_Data_

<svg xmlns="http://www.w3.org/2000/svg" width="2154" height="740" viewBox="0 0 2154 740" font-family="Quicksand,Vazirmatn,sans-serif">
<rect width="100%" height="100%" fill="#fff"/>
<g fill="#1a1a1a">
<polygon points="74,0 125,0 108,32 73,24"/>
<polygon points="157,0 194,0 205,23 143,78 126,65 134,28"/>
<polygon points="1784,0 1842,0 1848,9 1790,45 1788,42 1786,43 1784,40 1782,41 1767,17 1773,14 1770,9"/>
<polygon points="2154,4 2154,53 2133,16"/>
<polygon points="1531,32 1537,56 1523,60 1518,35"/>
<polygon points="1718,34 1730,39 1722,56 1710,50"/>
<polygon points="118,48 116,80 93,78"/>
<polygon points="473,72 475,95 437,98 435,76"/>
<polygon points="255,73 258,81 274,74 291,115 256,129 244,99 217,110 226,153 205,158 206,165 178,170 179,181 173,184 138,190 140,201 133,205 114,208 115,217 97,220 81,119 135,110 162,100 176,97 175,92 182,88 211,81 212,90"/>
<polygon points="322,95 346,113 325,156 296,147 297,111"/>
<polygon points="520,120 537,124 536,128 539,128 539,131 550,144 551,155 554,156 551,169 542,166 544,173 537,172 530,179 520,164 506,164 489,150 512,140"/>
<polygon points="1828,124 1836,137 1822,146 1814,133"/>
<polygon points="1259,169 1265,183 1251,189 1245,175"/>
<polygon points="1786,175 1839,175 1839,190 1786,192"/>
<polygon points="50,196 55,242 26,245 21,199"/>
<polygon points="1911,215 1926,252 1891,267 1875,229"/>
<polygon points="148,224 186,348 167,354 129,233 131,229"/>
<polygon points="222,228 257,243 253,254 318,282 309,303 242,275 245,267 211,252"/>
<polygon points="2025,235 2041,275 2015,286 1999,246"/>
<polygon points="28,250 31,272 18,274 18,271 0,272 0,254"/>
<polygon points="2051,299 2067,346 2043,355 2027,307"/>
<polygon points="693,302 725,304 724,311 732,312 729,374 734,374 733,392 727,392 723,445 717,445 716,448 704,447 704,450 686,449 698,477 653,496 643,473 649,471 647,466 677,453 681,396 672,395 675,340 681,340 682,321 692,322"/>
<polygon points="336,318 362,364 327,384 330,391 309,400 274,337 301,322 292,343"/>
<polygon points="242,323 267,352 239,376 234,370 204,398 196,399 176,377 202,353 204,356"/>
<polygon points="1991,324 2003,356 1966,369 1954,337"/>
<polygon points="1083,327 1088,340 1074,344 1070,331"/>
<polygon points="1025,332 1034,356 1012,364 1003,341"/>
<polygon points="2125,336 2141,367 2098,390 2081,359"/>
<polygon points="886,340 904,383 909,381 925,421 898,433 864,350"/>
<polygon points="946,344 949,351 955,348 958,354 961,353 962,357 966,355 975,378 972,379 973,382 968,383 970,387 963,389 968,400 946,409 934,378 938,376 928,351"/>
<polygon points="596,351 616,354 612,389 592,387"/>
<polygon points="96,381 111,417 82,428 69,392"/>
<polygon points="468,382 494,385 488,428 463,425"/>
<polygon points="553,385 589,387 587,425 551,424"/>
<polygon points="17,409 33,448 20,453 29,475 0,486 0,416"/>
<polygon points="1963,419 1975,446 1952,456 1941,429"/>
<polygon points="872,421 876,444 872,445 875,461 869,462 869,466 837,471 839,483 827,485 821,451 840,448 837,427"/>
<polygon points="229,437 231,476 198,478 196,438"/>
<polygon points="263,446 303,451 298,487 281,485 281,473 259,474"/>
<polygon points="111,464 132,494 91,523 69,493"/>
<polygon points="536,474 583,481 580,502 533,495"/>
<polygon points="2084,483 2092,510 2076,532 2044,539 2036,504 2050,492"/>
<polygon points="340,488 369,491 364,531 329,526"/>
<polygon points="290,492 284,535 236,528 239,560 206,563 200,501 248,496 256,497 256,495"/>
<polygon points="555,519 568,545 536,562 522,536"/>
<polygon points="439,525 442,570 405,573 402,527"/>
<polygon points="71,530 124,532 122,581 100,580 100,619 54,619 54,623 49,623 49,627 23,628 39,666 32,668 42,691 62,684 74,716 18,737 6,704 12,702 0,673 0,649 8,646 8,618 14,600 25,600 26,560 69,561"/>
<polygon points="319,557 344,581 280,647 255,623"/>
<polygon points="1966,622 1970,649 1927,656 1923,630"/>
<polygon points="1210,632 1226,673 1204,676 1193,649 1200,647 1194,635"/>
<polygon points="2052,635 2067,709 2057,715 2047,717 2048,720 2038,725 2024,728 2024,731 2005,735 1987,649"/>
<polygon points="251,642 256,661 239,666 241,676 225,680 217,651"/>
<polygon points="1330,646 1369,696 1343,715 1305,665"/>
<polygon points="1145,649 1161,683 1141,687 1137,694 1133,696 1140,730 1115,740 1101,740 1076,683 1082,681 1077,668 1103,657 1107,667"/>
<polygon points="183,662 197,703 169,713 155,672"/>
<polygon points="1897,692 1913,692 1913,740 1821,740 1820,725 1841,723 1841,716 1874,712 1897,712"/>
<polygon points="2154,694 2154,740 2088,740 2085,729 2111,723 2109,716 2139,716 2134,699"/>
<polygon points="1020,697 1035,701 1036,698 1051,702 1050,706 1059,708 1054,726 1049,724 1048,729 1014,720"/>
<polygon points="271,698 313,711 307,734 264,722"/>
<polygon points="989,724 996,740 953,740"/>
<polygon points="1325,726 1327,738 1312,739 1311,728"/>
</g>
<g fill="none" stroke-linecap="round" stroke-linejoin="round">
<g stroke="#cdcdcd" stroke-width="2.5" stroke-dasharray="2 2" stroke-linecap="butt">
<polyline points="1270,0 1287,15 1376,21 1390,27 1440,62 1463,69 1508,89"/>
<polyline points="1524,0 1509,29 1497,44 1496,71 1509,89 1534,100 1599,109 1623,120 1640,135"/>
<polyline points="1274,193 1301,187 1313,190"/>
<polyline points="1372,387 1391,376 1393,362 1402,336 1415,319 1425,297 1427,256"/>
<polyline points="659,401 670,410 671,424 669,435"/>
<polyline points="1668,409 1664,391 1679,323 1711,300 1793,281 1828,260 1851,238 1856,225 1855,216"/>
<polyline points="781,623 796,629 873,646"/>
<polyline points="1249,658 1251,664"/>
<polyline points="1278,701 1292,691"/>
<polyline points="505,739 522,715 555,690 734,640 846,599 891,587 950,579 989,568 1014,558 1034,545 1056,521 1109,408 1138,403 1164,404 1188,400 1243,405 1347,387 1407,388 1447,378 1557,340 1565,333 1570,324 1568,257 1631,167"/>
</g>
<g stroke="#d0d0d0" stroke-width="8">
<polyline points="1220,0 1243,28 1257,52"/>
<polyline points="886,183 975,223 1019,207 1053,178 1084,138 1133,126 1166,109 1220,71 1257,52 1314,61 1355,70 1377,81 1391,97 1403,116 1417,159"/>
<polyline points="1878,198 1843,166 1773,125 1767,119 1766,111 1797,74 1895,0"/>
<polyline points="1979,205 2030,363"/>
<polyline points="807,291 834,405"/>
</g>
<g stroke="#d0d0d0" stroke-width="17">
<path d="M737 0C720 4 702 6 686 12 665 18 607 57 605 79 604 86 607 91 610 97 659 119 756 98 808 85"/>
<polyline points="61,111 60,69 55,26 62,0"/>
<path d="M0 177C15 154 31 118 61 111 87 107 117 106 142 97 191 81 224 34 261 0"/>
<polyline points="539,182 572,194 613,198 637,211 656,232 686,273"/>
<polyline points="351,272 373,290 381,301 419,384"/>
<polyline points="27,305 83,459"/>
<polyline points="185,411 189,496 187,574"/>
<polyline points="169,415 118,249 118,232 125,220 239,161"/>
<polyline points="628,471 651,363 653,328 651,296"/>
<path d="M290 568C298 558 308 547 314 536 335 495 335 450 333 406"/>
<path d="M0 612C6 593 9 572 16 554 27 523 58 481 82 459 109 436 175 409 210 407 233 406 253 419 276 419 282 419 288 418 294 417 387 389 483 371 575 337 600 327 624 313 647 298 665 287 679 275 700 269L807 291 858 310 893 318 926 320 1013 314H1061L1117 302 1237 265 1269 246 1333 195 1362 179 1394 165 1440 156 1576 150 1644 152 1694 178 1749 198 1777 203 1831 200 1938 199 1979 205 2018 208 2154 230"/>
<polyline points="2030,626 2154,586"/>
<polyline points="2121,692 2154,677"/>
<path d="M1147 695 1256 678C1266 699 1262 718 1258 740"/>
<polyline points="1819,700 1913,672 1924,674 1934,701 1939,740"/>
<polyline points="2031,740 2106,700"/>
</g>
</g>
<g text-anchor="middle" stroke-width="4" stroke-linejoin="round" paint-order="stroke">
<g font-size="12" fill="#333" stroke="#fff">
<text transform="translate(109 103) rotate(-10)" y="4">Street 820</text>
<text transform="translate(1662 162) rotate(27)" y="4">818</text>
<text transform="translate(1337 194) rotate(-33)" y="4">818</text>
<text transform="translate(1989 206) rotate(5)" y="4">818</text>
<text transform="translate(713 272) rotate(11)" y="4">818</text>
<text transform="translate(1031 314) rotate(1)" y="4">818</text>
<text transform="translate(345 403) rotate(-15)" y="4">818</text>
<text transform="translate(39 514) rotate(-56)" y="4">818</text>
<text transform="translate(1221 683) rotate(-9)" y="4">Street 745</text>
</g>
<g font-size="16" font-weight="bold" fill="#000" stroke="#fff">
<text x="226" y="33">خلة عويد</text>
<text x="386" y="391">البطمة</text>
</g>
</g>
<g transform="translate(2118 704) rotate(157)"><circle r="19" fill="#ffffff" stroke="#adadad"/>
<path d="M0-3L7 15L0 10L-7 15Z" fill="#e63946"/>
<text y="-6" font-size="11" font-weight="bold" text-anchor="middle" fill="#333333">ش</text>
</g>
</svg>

_Your objective_
The response must contain each line above that holds the string "linecap".

_Answer to this task_
<g fill="none" stroke-linecap="round" stroke-linejoin="round">
<g stroke="#cdcdcd" stroke-width="2.5" stroke-dasharray="2 2" stroke-linecap="butt">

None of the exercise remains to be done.